• Work order
Restate word for word the lines of the material below, from the line with "NOTRE NEWSLETTER" to the line with "Obligatoire", both lines included, and no others.

_ _ _ _ _ _ _

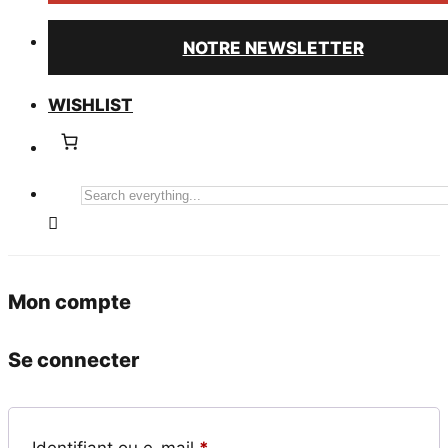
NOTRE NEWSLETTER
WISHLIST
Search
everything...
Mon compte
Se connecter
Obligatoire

_ _ _ _ _ _ _

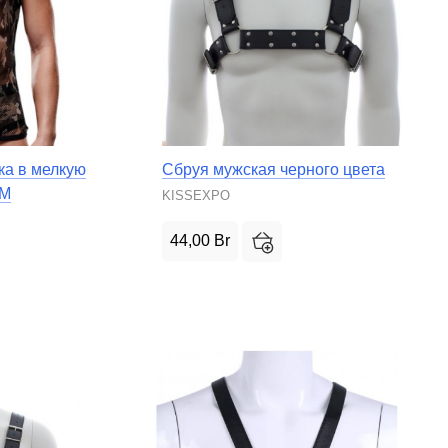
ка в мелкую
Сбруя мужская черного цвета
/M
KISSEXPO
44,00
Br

_ _ _ _ _ _ _

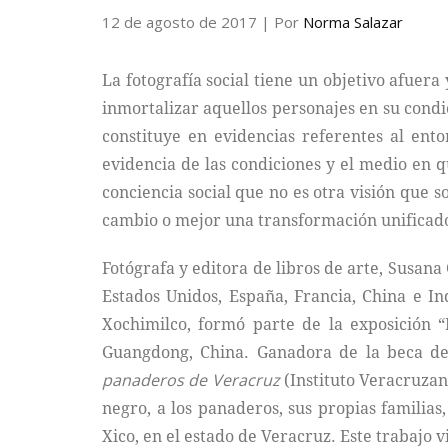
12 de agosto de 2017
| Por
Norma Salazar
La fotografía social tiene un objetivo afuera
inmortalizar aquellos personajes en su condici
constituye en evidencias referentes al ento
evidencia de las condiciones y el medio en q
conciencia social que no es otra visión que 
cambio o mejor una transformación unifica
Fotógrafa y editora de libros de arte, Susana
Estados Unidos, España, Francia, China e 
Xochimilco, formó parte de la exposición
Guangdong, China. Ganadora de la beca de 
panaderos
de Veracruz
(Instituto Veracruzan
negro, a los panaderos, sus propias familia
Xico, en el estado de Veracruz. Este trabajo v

_ _ _ _ _ _ _

• Solution to the exercise
NOTRE NEWSLETTER
WISHLIST
Search
everything...
Mon compte
Se connecter
Obligatoire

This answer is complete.